Under the other measures, there were important updates as explained below.

 i. Information Requirements – Input Tax Credits

The 2021 Federal budget proposed a change in the documentation requirement thresholds from $30 – $150 to $100 – $500. The justification is to allow more flexibility for taxpayers to support their input tax credit claims. Also, this change is aimed at enabling the purchaser to rely on the GST number of the billing agent, rather than the vendor. This measure is effective April 20, 2021.

 ii. GST New Housing Rebate

Notable under this heading is the proposal to ease out the condition for buying a new house when two or more people are involved. In this case, the 2021 budget noted that the previous condition created challenges for qualification, especially in situations requiring co-signing of a loan. Consequently, the GST new housing rebate will now be available where two or more individuals buy a new home together, as long as any one of those individuals is acquiring the new home as their primary residence. In addition, this applies whether it will be an owner-built home, purchased from a builder, co-operative housing, and homes constructed on leased land. No change was proposed to be made to alter the threshold or amount of the rebate. This measure will be effective April 20, 2021.

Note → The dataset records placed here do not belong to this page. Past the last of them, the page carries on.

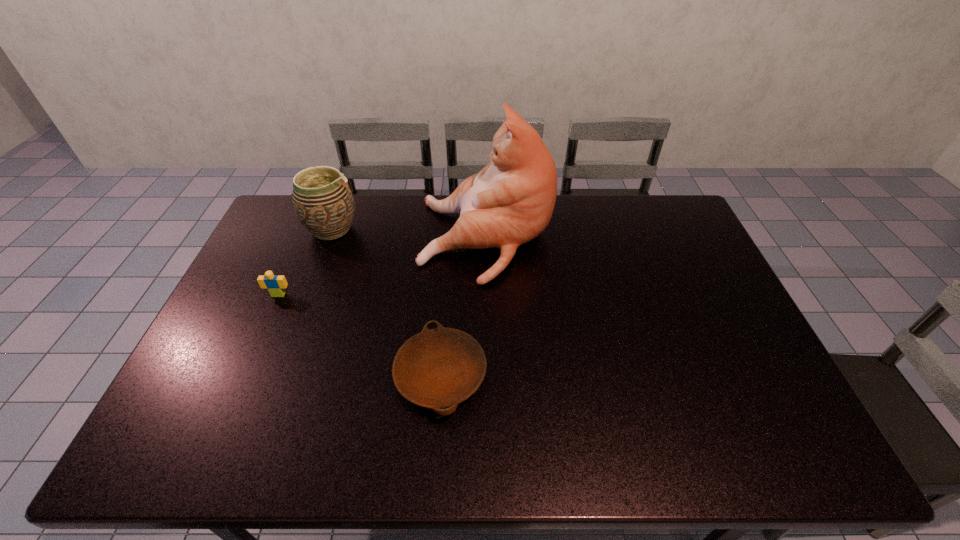
In order to click on cat in this screenshot , I will do `click(510, 201)`.

Where is `the second tallest object`? This screenshot has height=540, width=960. the second tallest object is located at coordinates (323, 202).

Where is `Lego`? Image resolution: width=960 pixels, height=540 pixels. Lego is located at coordinates (275, 283).

Image resolution: width=960 pixels, height=540 pixels. I want to click on the third tallest object, so click(275, 283).

The width and height of the screenshot is (960, 540). In order to click on the shortest object in this screenshot , I will do `click(438, 368)`.

Image resolution: width=960 pixels, height=540 pixels. What are the coordinates of `plate` in the screenshot? It's located at (438, 368).

What are the coordinates of `vacant space located 0.280m on the face of the tallest object` in the screenshot? It's located at (339, 240).

I want to click on vacant space located on the face of the tallest object, so click(330, 240).

Locate an element on the screen. vacant space located on the face of the tallest object is located at coordinates (394, 240).

The height and width of the screenshot is (540, 960). What are the coordinates of `blank space located 0.170m on the right of the third shortest object` in the screenshot? It's located at (407, 230).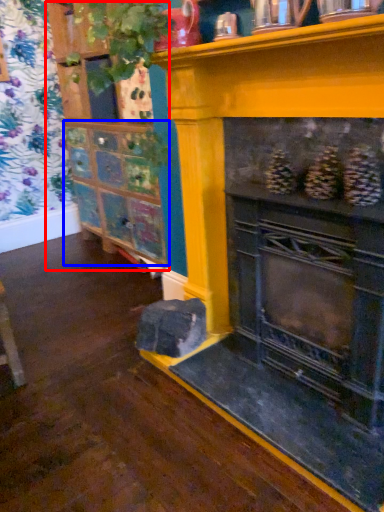
Question: Which point is closer to the camera, shelf (highlighted by a red box) or shelf (highlighted by a blue box)?

Choices:
 (A) shelf
 (B) shelf

Answer: (A)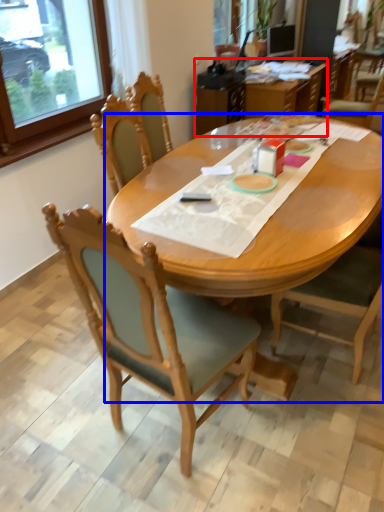
Question: Which object is closer to the camera taking this photo, table (highlighted by a red box) or desk (highlighted by a blue box)?

Choices:
 (A) table
 (B) desk

Answer: (B)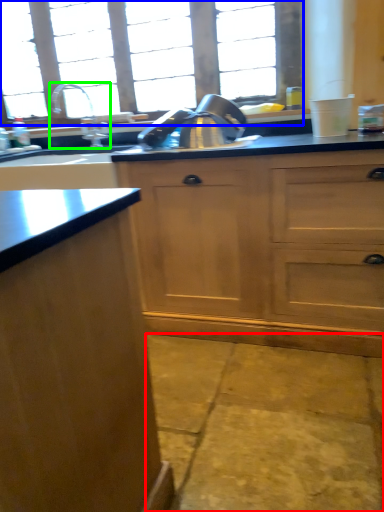
Question: Based on their relative distances, which object is nearer to concrete (highlighted by a red box)? Choose from window (highlighted by a blue box) and tap (highlighted by a green box).

Choices:
 (A) window
 (B) tap

Answer: (B)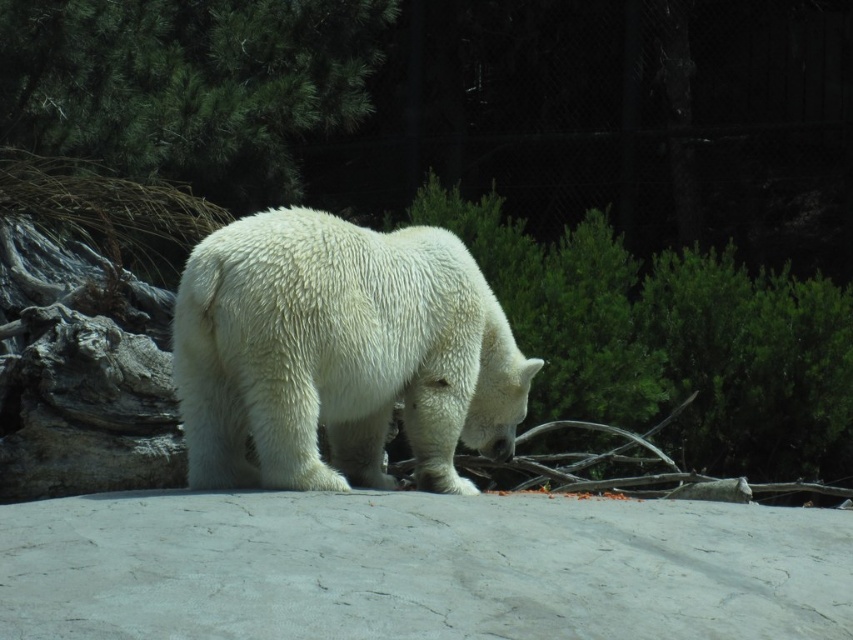
You are a zookeeper planning to feed the white fluffy bear at center and the green textured pine tree at upper left. Since the pine tree is not an animal, you only need to approach the bear. Based on their positions, which direction should you move from the pine tree to reach the bear?

The white fluffy bear at center is to the right of the green textured pine tree at upper left, so you should move to the right from the pine tree to reach the bear.

You are standing at the point marked as point (419, 300) in the zoo enclosure. You want to take a photo of the polar bear without getting too close. The zoo requires visitors to stay at least 5 meters away from the animals. Is your current position safe?

The distance between point (419, 300) and the camera is 4.78 meters. Since the required distance is 5 meters, your current position is too close to the polar bear to comply with the zoo safety rules.

You are a zookeeper planning to place a new feeding station in the enclosure. The feeding station must be placed 0.2 meters away from the white fluffy bear at center. Where should you place it?

The white fluffy bear at center is located at point (x=339, y=353). To place the feeding station 0.2 meters away, you can position it in any direction from the bear as long as it maintains that distance, ensuring it stays within the enclosure boundaries.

f) Tax on Unproductive Use of Canadian Housing by Foreign Non-resident Owners

The issue of unproductive use of Canadian Housing by foreign non-residents owners has been in the news for a while now. To address this issue, the 2021 budget proposed to levy a new national 1 percent tax on the value of non-resident, non-Canadian owned residential real estate considered to be vacant or underused annually and effective in 2022. Additionally, in early 2023, all owners of residential property in Canada, other than Canadian citizens or permanent residents of Canada, will be required to file an annual declaration for the prior calendar year with the CRA in respect of each Canadian residential property they own regardless of whether the owner is subject to tax in respect of the property for the year. The owner may also be eligible to claim in their declaration an exemption from the tax in respect of a property for the year. Importantly, over the coming months, the Government will issue a backgrounder to give stakeholders an opportunity to provide feedback on further components of the proposed tax.

Concluding remarks

The report summarized the three issues of great importance to the Black Canadians which the Federation of Black Canadians seeks to support. Therefore, it is imperative that a deeper analysis be conducted on how the three issues can be beneficial to the grassroots audience of the FBC. While this is a good starting point, the information would be more helpful if it is broken down further into easy to understanding format for the audience.